Tracy Emin: 20 Years

In the first major retrospective of her lifetime’s work, Tracey Emin is showing her most famous pieces at the Scottish National Gallery or Modern Art until 7 November. Emin has been a controversial figure in the British art scene for over a decade. Even today, having completed the transition from angry upstart to establishment grande dame, there’s some division over whether her homemade videos, scrawled drawings and appliquéd blankets are powerful works, or simply self-indulgent confessions.
Emin was born in Margate, a British seaside town, in 1963 to Turkish-Cypriot parents. Her young life was a mixture of sex and self-destruction as she floated between different men and different art schools - often destroying large bodies of her work in (now famous) angst attacks.
Rape, abortion, family tragedy and a whole of host unpleasant diseases feature in her history and most of these milestones are well-documented in the ‘20 Years’ retrospective. ’My CV’ - a 10-minute video that lists the highs and lows of every year of her life until 1996 - is a
good introduction to the hard times Emin went through in the period before she became an art superstar.
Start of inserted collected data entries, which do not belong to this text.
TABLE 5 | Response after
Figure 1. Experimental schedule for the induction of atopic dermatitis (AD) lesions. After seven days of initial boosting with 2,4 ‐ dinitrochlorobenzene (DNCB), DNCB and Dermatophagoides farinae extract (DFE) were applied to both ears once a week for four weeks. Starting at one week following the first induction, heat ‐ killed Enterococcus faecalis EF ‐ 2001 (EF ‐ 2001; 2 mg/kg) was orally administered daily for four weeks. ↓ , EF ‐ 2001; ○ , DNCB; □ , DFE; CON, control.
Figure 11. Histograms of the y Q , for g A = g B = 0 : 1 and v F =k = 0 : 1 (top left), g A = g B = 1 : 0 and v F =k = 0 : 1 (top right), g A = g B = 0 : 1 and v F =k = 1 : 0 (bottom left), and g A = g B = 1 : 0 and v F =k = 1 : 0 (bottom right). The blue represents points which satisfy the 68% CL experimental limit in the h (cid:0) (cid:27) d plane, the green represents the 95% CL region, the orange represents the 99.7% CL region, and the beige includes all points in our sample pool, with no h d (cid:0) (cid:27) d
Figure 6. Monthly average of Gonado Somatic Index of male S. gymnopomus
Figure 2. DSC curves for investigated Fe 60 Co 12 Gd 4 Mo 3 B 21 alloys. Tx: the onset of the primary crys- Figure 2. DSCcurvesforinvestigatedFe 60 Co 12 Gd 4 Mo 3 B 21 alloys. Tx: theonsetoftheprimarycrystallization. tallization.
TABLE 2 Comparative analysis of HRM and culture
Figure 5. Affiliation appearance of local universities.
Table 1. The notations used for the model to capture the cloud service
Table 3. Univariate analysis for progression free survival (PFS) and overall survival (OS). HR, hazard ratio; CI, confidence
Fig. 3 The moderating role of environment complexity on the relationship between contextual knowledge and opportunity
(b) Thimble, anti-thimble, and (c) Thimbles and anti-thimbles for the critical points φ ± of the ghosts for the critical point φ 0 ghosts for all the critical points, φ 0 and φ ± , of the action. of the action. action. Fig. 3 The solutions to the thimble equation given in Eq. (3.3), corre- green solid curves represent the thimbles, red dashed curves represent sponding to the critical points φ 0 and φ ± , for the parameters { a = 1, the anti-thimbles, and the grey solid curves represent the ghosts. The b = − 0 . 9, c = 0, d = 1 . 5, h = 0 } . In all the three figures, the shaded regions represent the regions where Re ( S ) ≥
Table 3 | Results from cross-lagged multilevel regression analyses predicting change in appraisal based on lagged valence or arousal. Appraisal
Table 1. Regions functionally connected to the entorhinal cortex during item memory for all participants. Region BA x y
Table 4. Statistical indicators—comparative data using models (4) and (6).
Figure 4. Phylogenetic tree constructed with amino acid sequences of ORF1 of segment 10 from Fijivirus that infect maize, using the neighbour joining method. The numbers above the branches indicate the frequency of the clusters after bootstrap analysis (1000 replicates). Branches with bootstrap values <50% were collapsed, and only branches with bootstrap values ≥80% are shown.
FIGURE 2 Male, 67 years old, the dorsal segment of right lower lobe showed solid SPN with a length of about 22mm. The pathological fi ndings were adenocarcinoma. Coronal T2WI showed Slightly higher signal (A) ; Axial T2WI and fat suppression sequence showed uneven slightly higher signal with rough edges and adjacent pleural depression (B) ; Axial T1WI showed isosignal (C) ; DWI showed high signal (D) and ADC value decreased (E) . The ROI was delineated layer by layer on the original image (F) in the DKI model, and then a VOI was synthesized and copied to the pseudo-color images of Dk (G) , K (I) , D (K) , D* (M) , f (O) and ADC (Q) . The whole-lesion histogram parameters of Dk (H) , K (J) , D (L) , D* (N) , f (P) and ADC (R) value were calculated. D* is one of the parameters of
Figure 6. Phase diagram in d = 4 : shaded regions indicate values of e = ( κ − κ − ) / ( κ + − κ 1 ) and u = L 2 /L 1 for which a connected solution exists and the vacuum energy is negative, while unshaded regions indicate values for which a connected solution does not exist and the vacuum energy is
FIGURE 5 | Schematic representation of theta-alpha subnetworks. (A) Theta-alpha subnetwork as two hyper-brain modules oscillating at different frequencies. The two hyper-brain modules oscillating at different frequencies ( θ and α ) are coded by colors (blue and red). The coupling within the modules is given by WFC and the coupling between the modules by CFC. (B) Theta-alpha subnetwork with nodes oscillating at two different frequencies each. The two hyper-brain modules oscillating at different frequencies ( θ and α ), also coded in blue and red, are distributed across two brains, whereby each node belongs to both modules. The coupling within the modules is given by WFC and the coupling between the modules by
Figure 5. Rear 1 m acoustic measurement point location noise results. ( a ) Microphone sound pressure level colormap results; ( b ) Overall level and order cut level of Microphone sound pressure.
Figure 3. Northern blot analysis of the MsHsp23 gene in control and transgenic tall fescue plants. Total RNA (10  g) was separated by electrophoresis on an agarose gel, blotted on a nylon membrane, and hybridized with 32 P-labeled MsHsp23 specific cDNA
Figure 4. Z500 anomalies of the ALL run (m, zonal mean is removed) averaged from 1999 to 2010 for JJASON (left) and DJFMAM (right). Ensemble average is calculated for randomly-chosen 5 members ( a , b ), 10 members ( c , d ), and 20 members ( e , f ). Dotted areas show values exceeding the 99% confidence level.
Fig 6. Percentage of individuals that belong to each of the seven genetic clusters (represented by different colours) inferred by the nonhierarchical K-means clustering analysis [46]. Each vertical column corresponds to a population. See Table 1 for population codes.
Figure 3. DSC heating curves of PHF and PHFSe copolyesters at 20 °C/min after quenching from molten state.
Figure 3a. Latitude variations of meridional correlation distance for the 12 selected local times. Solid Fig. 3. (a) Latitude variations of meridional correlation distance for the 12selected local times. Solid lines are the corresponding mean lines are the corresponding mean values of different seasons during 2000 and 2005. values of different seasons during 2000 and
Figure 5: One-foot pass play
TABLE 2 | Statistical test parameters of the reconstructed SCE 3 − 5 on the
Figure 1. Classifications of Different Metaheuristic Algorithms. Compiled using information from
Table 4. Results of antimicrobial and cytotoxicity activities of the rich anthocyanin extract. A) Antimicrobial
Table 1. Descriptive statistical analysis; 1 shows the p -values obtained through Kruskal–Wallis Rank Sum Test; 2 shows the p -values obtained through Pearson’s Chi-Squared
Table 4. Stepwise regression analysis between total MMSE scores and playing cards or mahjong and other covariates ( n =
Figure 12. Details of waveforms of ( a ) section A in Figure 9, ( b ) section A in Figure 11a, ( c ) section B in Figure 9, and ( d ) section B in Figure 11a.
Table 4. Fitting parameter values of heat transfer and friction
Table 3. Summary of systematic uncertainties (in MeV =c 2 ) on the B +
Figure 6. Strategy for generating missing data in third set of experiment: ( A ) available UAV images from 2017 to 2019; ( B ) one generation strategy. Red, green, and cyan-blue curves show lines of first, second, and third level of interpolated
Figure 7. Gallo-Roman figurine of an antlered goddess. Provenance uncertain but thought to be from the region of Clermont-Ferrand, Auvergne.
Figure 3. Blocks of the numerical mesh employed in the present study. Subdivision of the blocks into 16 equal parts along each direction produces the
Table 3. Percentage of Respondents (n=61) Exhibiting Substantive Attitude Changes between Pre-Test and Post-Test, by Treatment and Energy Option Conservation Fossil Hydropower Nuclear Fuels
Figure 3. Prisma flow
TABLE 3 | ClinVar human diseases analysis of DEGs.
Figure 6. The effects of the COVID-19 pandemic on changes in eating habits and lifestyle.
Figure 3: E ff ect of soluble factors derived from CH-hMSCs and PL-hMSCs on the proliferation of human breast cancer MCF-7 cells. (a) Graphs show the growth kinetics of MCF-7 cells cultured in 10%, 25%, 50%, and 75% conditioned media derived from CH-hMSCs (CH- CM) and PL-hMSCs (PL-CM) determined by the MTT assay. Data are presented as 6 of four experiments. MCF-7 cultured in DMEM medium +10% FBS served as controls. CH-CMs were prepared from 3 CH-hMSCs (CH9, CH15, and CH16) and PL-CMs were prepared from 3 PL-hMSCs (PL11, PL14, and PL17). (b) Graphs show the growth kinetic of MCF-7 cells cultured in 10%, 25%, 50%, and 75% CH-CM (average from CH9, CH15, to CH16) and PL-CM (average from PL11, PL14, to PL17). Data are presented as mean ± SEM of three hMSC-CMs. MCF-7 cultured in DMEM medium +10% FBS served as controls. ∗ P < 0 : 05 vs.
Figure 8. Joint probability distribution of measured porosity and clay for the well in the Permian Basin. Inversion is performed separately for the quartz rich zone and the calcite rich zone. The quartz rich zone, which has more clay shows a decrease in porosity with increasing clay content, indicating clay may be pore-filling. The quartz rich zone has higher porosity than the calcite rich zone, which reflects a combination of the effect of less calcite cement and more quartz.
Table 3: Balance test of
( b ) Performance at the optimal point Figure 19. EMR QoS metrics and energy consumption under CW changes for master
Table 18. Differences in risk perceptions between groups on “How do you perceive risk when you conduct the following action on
Today, Tracey Emin is part of the British Art establishment. She was this year’s UK representative at the Venice Biennale and, since March 2007, had been an Academician of the Royal Academy – Britain’s most well respected body of artists. Her life is a much more sober state of
affairs than when she burst onto the world art scene in 1997, at a time when friends and artists such as Sarah Lucas and Damien Hirst - part of a group that came to be known as the YBAs (Young British Artists) - were forcing shock, sex and highly conceptual art onto the international table.
Emin was nominated for the UK’s highest art award, the Turner Prize, in 1997 and exhibited ‘My Bed’ at the Turner exhibition. ‘My Bed’ is just that – Emin’s bed from the mid-90s; unmade, soiled, surrounded by cigarette packets and vodka bottles and, for many, the complete antithesis of what should constitute award-winning work. Even now, Emin courts controversy, and critics have come to the Edinburgh exhibition to condemn her work as shallow and self-concerned. These claims are easy to make, but it’s harder to downplay her significance in
the 90s Britart scene that, along with its musical cousin Britpop, defined an era of ‘Cool Britannia’ and led the way for the rest of the cultural world to experiment with new levels of irreverence and openness.
Emin’s confessions may have lost their edge now we know how it all turned out, but its best to keep the 90s in mind as you view this exhibition. Somewhat dated it may be, but as an examination of what made Emin, and the British art scene, what they both are today, this is
unmissable.
Tracey Emin: 20 Years
Until 9 Nov, Scottish National Gallery of Modern Art (A4), 75 Belford Road, 0131 624 6200, www.nationalgalleries.org, open daily 10am-5pm, Thu 10am-7pm.